How will genetic mapping of Indians help? | Explained Premium
The Hindu
GenomeIndia project publishes preliminary findings from sequencing 10,000 Indian genomes, highlighting unique genetic variations in diverse populations.
The story so far: The preliminary findings of the GenomeIndia project, which attempted to study whole genomes of 10,000 healthy and unrelated Indians from 83 population groups, were published in the journal Nature Genetics on April 8. After excluding two populations, the published findings are based on the genetic information of 9,772 individuals — 4,696 male participants and 5,076 female participants.
The 10,000-human genome study was launched in January 2020 with funding from the Department of Biotechnology. Blood samples and associated phenotype data such as weight, height, hip circumference, waist circumference and blood pressure were collected from 20,000 individuals representing 83 population groups — 30 tribal and 53 non-tribal populations — spread across India. Of the 20,000 individuals, DNA samples from 10,074 individuals were subjected to whole genome sequencing, but later two populations were excluded.
Also read: What is ‘IndiGen’ project that is sequencing Indian genes?
The GenomeIndia project is a collaborative effort of 20 institutions. The genome sequencing was carried out by the Centre for Brain Research at IISc Bengaluru, the Centre for Cellular and Molecular Biology in Hyderabad, Institute of Genomics & Integrative Biology in Delhi, National Institute of Biomedical Genomics in Kolkata, and Gujarat Biotechnology Research Centre in Gandhinagar.

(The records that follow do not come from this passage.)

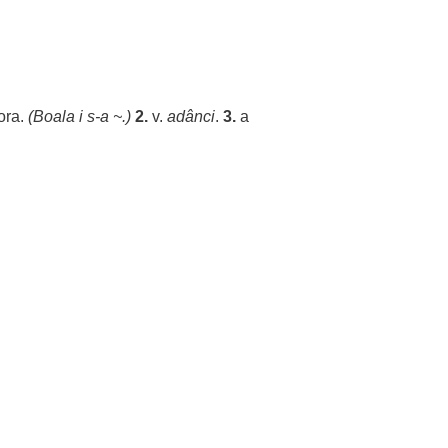
ora
.
(
Boala
i s-a ~.)
2.
v.
adânci
.
3.
a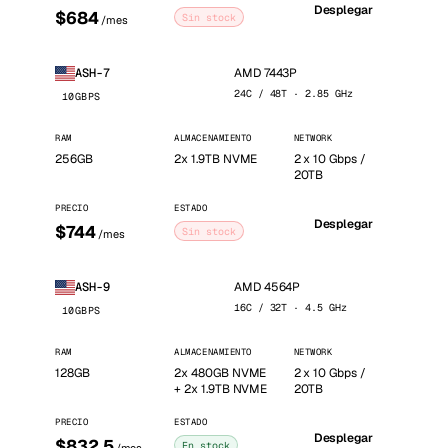
Desplegar
$684
Sin stock
/mes
AMD 7443P
ASH-7
24C / 48T · 2.85 GHz
10GBPS
RAM
ALMACENAMIENTO
NETWORK
256GB
2x 1.9TB NVME
2 x 10 Gbps /
20TB
PRECIO
ESTADO
Desplegar
$744
Sin stock
/mes
AMD 4564P
ASH-9
16C / 32T · 4.5 GHz
10GBPS
RAM
ALMACENAMIENTO
NETWORK
128GB
2x 480GB NVME
2 x 10 Gbps /
+ 2x 1.9TB NVME
20TB
PRECIO
ESTADO
Desplegar
$832.5
En stock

A median of 159 samples from each non-tribal group and 75 samples from each tribal group chosen were collected from 83 population groups that inhabit over 100 distinct geographical locations to estimate the relatively rare mutations that are important to understand complex diseases. The samples were taken from unrelated individuals to ensure accurate estimation of mutation frequencies across groups. Three to six parent-child pairs were included in each population group to uncover de novo mutations (mutations that occur randomly in a child but not seen in parents).
Genomes of five tribes across India — Tibeto-Burman tribe, Indo-European tribe, Dravidian tribe, Austro-Asiatic tribe, and a continentally admixed outgroup — were sequenced. Genomes of three non-tribes — Tibeto-Burman non-tribe, Indo-European non-tribe, and Dravidian non-tribe — were also sequenced. Since language is an established proxy for genetic diversity in the Indian population, sampling was done to appropriately represent the four large major language families as well — Indo-European, Dravidian, Austro-Asiatic and Tibeto-Burman. However, the four ancient populations living in the Andamans, dating back 65,000 years ago, and two relatively modern populations from about 5,500 years ago, were not included.
In total, 180 million mutations have been found from the individuals sequenced; while 130 million variations are in the non-sex chromosomes (22 pairs of autosomes), 50 million mutations are in the sex chromosomes X and Y. It should not be surprising that 180 million mutations were found. The reason: the human genome has three billion base pairs of DNA and the genome of 9,772 individuals were sequenced. Most importantly, the 9,772 individuals belong to 83 distinctly different endogamous groups. Of that, the non-coding regions in the genome, which have DNA sequences that do not directly code for proteins, comprise 98%. A large number of the 180 million variants found in the sequenced genomes of 9,772 individuals are very likely to be present in the non-coding regions.